Task objective | Check every line below, and copy those that include "Violet".

Dataset entries

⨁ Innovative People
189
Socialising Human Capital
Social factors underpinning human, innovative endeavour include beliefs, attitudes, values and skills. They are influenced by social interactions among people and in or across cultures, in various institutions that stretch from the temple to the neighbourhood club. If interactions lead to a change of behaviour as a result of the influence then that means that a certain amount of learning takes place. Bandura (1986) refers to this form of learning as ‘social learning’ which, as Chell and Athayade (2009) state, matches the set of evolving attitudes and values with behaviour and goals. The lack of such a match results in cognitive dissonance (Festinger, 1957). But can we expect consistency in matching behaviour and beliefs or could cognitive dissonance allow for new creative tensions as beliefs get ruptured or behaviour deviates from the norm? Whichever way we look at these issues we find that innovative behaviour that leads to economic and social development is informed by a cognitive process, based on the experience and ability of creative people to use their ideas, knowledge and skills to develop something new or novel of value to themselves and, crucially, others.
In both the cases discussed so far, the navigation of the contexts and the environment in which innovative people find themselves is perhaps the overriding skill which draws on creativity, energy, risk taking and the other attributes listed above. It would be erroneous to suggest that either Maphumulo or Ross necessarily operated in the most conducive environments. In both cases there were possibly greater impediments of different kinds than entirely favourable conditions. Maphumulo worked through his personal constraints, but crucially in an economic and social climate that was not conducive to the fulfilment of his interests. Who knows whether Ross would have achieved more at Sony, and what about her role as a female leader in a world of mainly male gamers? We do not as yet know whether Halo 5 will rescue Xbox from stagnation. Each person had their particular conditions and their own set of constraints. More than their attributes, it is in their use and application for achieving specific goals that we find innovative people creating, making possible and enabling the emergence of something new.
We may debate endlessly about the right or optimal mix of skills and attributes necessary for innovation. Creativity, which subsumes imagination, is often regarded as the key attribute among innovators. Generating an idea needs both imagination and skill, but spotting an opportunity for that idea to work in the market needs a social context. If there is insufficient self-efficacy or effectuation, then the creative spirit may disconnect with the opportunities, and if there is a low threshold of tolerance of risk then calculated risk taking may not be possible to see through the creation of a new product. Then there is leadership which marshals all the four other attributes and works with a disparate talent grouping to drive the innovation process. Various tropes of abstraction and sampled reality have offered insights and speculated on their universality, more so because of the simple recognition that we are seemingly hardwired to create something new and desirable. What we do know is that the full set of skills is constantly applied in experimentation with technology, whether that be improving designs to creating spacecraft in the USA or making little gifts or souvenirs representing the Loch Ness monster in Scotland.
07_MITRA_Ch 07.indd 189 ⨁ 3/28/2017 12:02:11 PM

* * *

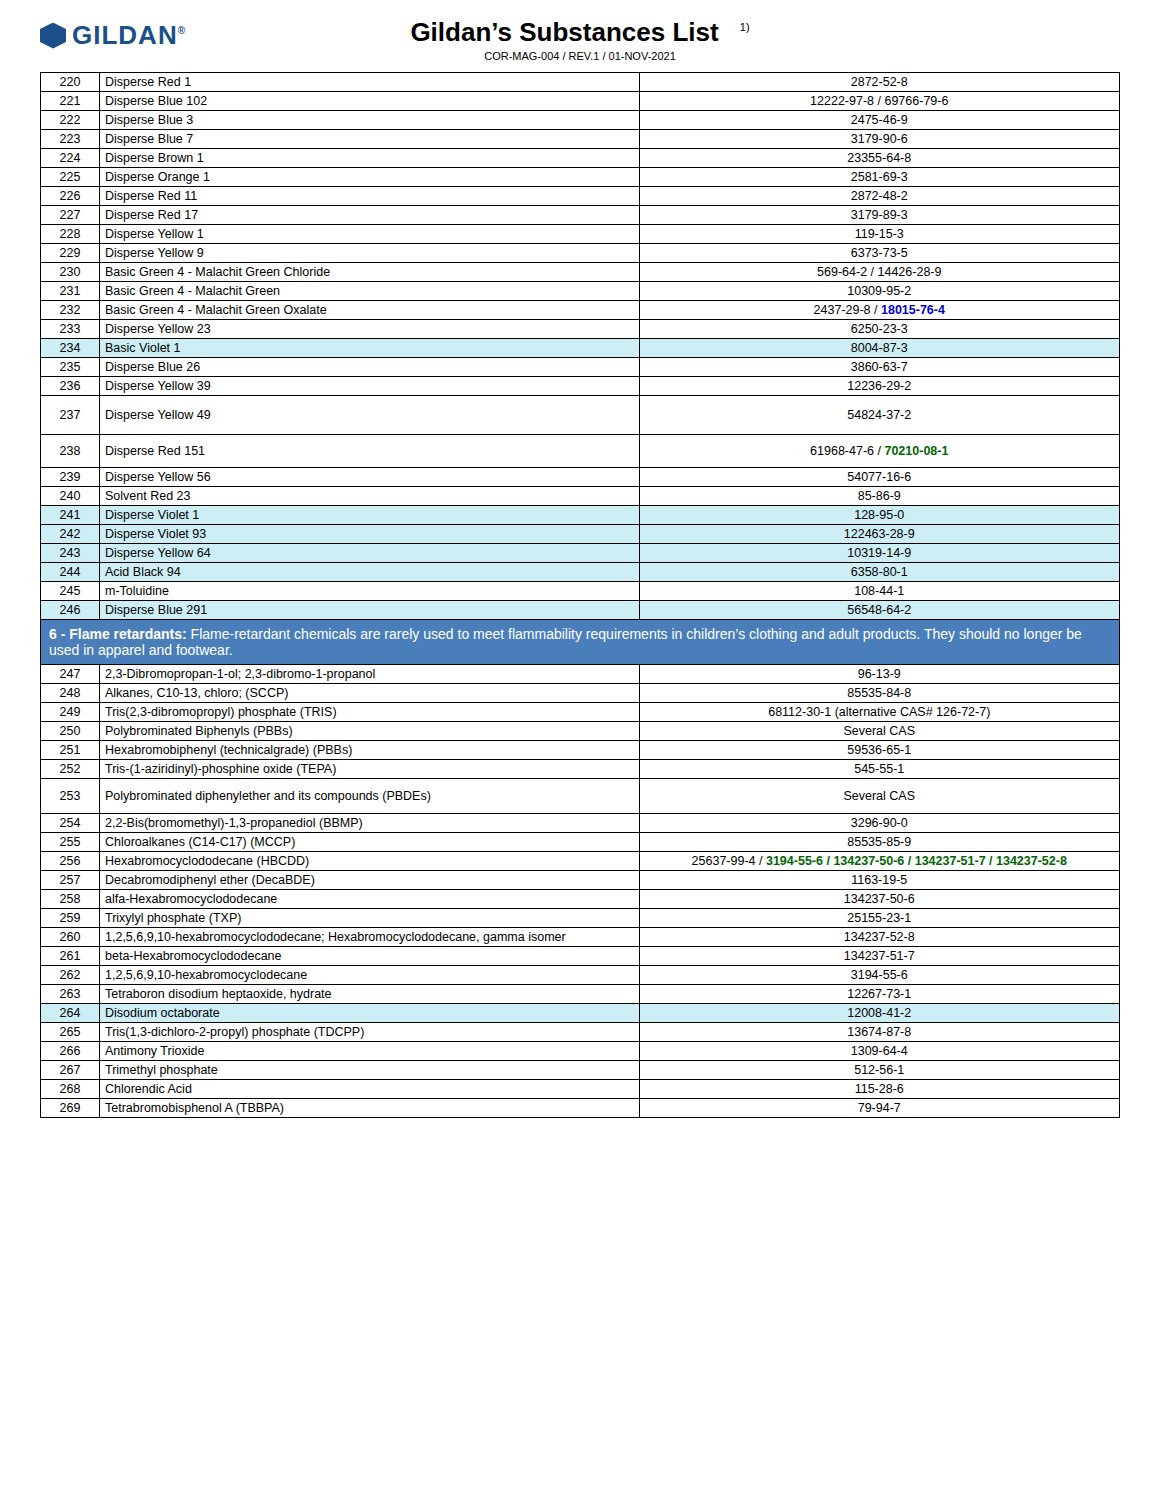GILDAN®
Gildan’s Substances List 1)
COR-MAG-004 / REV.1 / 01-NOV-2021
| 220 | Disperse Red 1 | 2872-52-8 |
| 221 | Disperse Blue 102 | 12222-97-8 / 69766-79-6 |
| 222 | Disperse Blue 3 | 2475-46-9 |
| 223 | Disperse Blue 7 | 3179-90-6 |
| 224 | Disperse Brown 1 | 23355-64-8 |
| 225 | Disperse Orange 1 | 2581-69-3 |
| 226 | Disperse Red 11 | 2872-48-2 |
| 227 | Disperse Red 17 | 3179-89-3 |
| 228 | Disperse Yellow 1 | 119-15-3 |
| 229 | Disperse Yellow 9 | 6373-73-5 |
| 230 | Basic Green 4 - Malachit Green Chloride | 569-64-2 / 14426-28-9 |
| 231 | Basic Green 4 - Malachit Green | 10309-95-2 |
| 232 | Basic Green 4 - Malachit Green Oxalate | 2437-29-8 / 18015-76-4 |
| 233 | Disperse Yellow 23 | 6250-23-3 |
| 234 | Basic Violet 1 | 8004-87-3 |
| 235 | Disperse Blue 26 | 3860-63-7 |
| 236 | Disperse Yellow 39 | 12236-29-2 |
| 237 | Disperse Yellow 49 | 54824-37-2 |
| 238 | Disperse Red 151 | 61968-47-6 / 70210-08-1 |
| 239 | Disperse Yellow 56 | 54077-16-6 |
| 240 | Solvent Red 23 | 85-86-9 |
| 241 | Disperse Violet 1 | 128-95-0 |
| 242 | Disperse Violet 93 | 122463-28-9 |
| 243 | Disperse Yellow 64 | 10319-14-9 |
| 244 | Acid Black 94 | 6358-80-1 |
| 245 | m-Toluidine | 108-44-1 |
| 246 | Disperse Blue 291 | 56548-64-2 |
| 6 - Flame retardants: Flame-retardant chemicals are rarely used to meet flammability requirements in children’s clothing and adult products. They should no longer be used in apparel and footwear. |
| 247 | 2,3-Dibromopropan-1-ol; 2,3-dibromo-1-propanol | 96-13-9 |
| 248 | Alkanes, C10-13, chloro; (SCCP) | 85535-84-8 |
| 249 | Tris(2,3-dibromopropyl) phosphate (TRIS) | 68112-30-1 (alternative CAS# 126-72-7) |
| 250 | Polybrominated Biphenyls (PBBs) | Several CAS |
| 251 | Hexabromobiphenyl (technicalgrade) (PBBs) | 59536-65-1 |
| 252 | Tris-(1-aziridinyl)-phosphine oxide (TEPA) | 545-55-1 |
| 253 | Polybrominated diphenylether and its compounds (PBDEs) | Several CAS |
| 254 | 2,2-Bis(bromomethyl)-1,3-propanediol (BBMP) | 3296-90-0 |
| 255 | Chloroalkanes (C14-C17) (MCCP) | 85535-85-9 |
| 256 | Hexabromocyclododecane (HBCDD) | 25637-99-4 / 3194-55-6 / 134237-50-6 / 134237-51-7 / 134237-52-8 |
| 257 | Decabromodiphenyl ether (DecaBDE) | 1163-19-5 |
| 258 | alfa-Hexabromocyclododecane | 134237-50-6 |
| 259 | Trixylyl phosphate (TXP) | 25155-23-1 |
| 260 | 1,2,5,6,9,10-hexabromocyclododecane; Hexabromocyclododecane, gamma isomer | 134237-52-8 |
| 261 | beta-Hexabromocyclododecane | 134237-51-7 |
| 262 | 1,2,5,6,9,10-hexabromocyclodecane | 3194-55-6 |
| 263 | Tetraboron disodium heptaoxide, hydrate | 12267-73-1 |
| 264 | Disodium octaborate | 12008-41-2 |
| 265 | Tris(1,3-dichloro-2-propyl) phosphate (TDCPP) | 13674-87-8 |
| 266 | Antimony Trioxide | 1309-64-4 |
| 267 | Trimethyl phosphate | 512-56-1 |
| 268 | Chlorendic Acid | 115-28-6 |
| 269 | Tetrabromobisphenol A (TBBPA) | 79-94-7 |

Response to the exercise |
| 234 | Basic Violet 1 | 8004-87-3 |
| 241 | Disperse Violet 1 | 128-95-0 |
| 242 | Disperse Violet 93 | 122463-28-9 |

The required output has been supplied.